Among the entries that follow, the required portion opens with the line containing "left ankle: (597, 1049)" and closes with the line containing "right knee: (44, 510)". Give that portion again exactly, and nothing else.

========================================

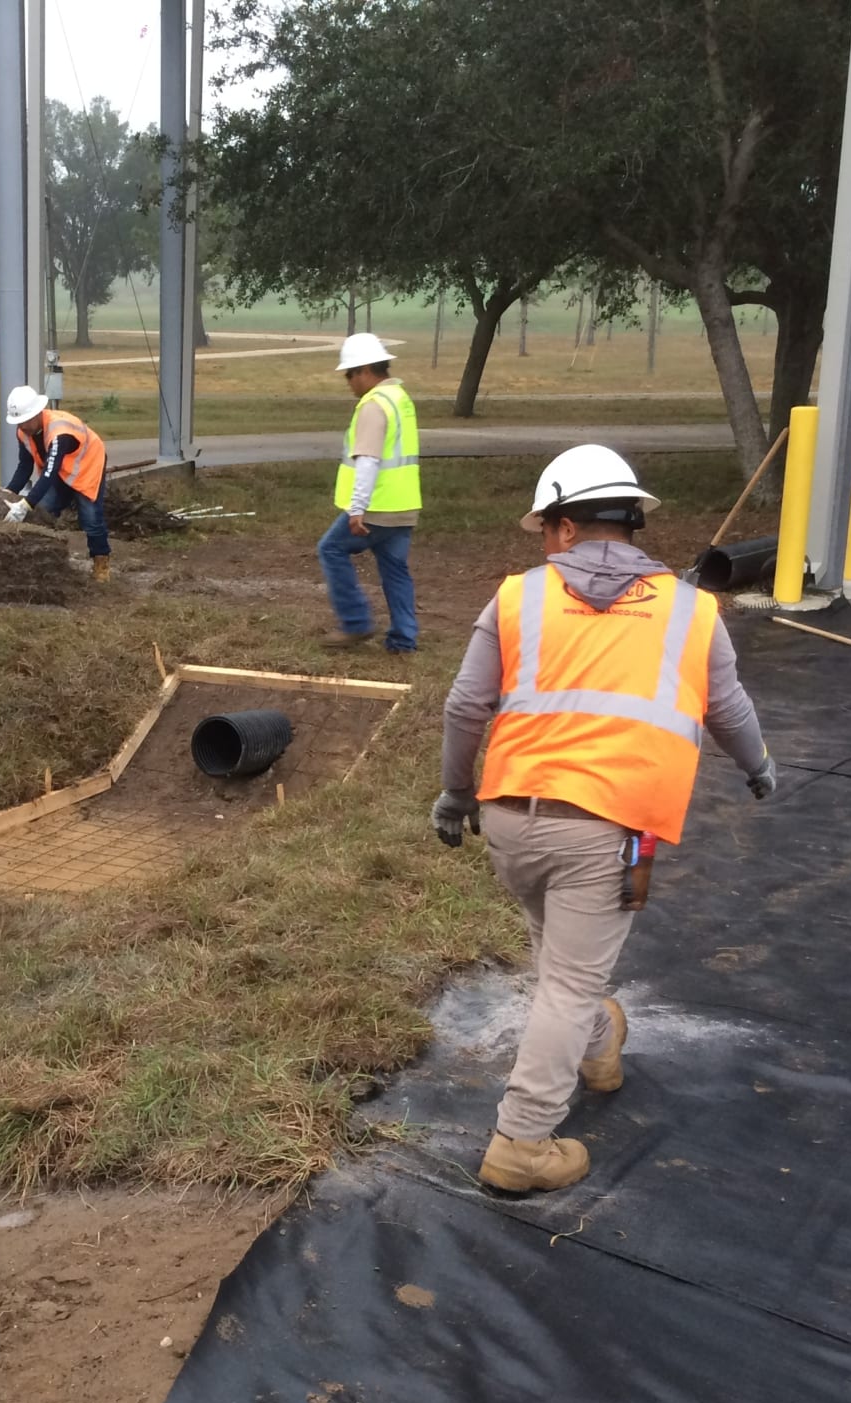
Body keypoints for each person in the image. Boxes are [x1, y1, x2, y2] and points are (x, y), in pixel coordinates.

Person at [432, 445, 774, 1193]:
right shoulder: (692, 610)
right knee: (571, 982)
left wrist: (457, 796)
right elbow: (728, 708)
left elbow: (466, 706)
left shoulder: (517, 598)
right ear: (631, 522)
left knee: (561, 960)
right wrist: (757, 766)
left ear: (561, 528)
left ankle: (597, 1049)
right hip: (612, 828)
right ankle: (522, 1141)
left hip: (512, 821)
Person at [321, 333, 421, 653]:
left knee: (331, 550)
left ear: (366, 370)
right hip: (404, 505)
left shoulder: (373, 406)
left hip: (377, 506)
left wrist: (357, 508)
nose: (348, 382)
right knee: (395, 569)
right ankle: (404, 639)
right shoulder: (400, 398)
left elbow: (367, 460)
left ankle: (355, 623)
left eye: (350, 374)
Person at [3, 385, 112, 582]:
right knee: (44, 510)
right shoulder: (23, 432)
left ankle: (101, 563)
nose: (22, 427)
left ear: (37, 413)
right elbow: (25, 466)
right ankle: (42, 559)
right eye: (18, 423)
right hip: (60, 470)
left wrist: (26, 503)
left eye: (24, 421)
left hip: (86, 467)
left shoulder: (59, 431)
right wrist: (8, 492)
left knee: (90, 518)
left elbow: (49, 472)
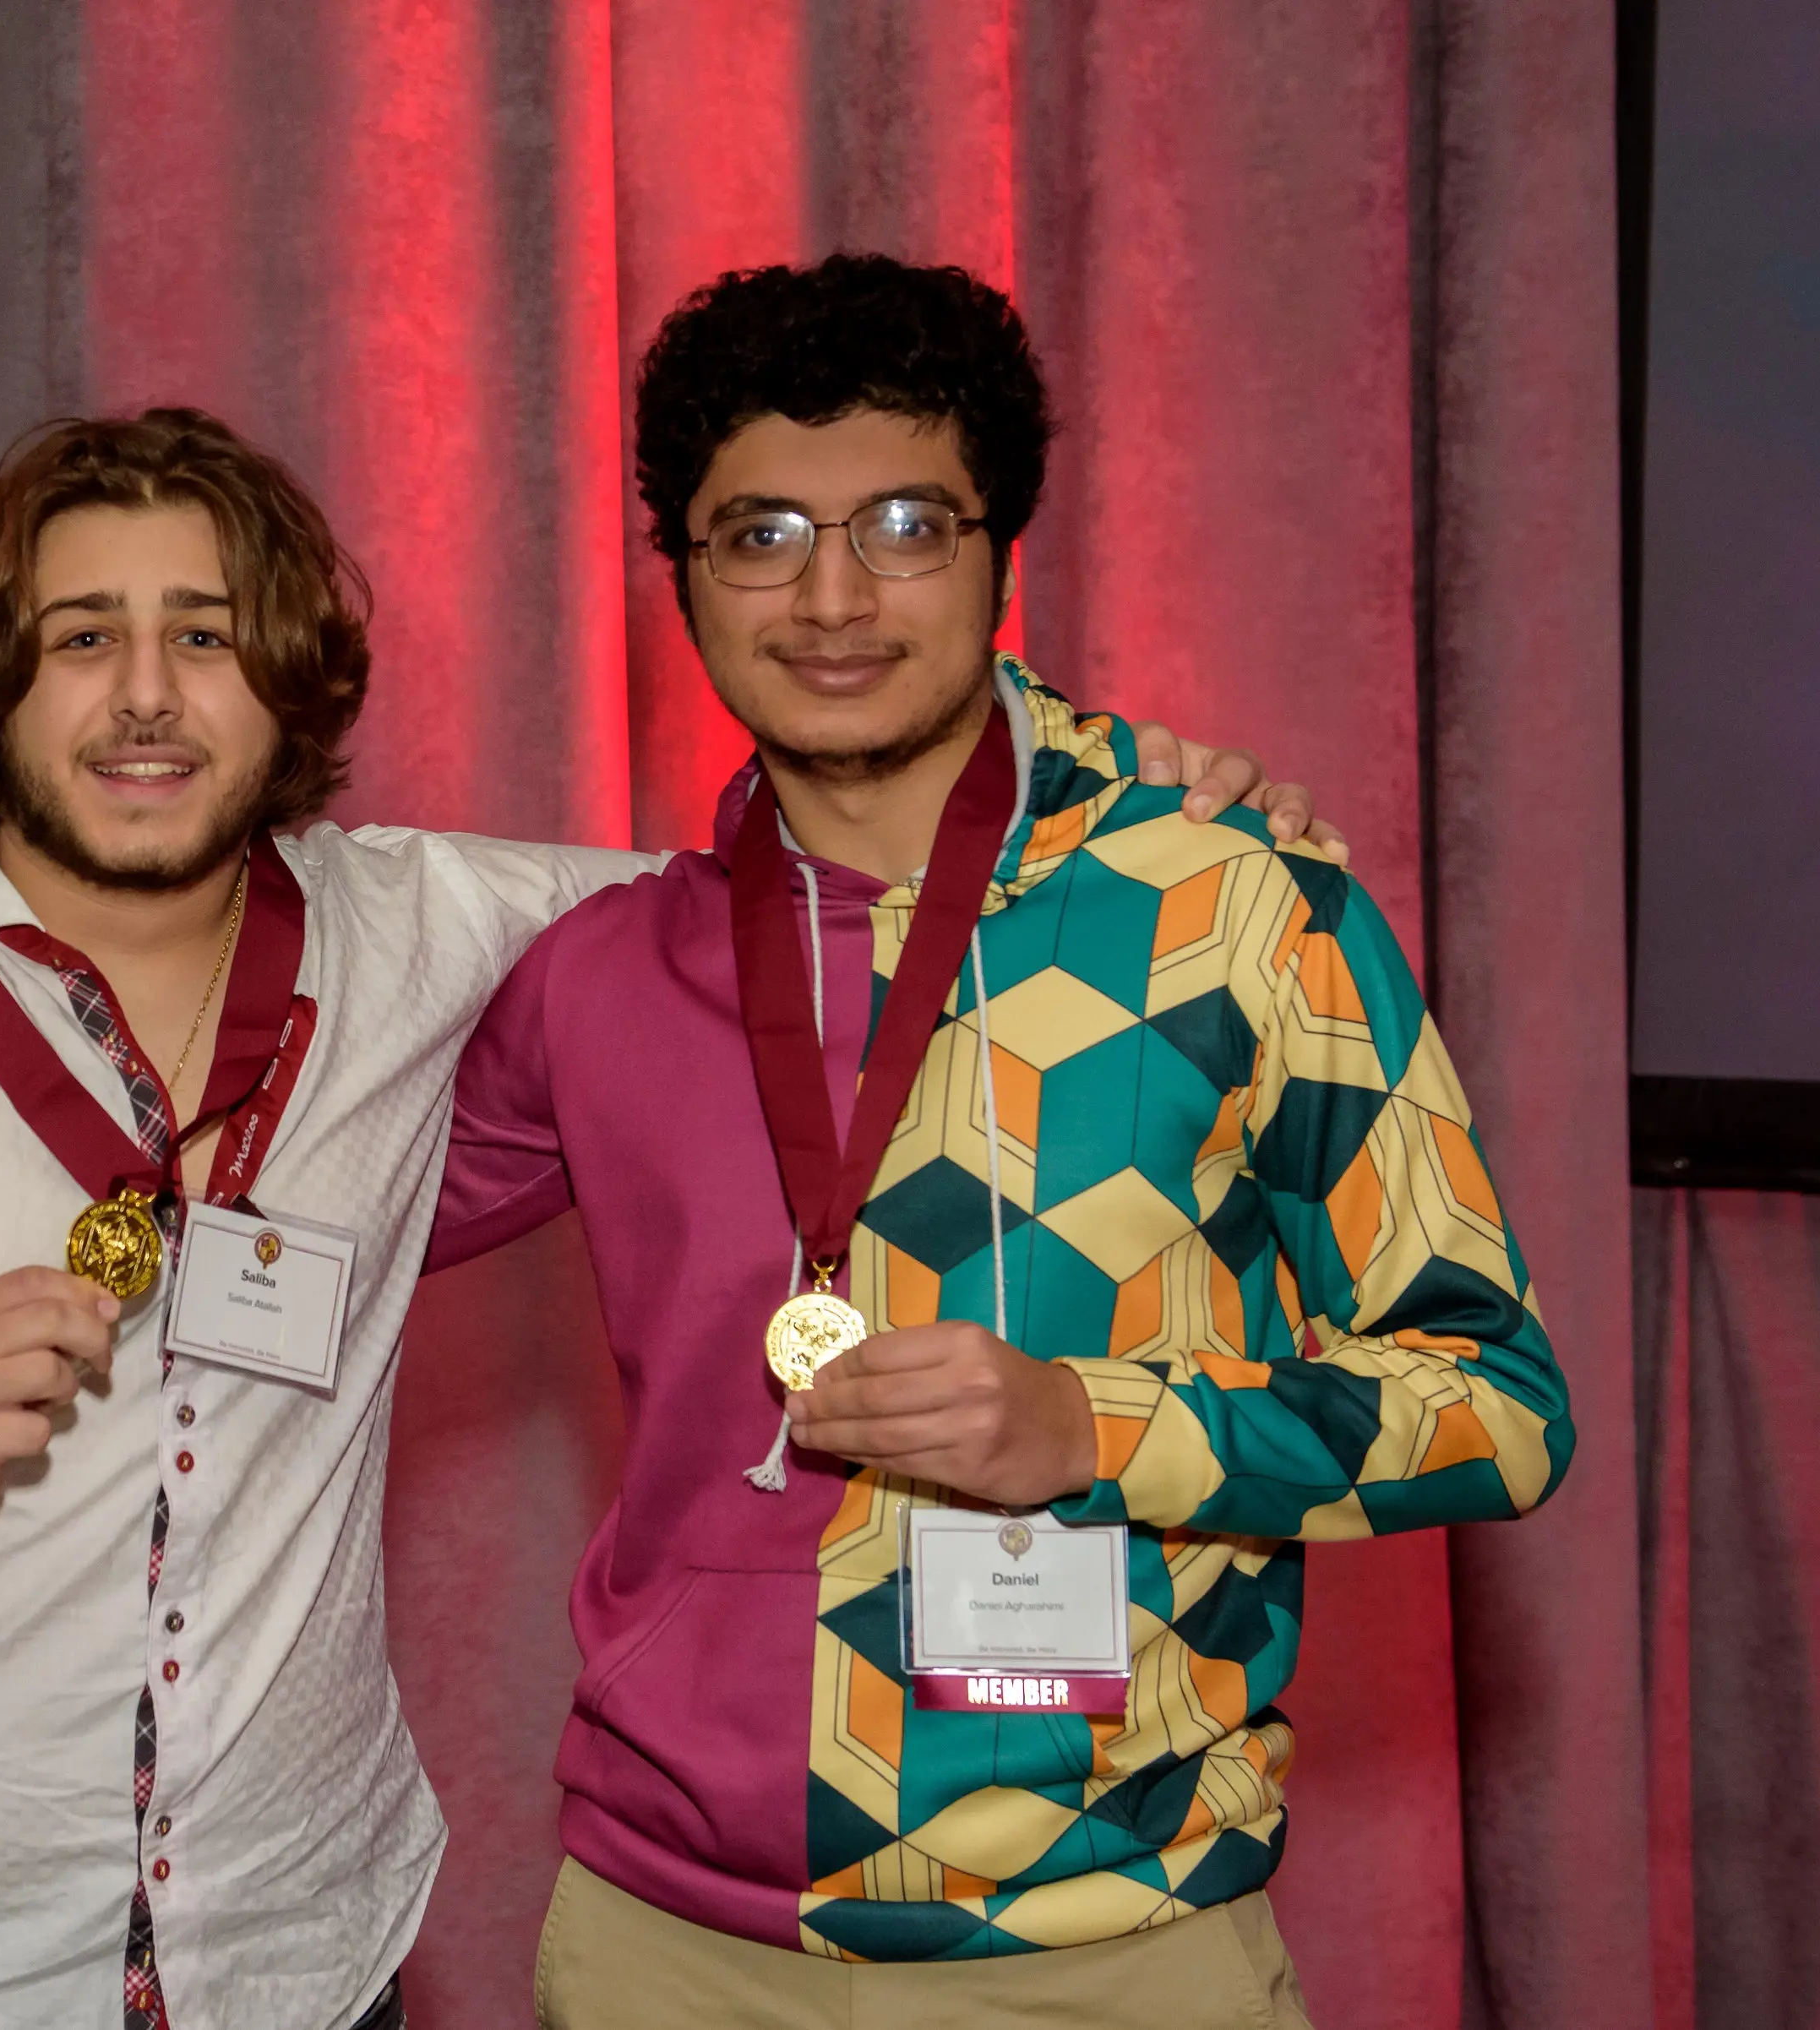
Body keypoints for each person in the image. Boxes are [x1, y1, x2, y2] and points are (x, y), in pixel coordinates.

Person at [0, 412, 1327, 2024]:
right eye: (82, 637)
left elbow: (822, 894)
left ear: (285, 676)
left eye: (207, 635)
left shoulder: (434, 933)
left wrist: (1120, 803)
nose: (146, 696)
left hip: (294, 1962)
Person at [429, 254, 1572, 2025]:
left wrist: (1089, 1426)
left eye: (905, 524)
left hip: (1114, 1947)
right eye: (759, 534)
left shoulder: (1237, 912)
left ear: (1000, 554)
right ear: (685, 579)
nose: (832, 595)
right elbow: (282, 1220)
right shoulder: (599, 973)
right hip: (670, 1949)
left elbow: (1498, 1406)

========================================

__EXERCISE RESULT__
left ankle: (597, 1049)
right hip: (612, 828)
right ankle: (522, 1141)
left hip: (512, 821)
Person at [321, 333, 421, 653]:
left knee: (331, 550)
left ear: (366, 370)
right hip: (404, 505)
left shoulder: (373, 406)
left hip: (377, 506)
left wrist: (357, 508)
nose: (348, 382)
right knee: (395, 569)
right ankle: (404, 639)
right shoulder: (400, 398)
left elbow: (367, 460)
left ankle: (355, 623)
left eye: (350, 374)
Person at [3, 385, 112, 582]:
right knee: (44, 510)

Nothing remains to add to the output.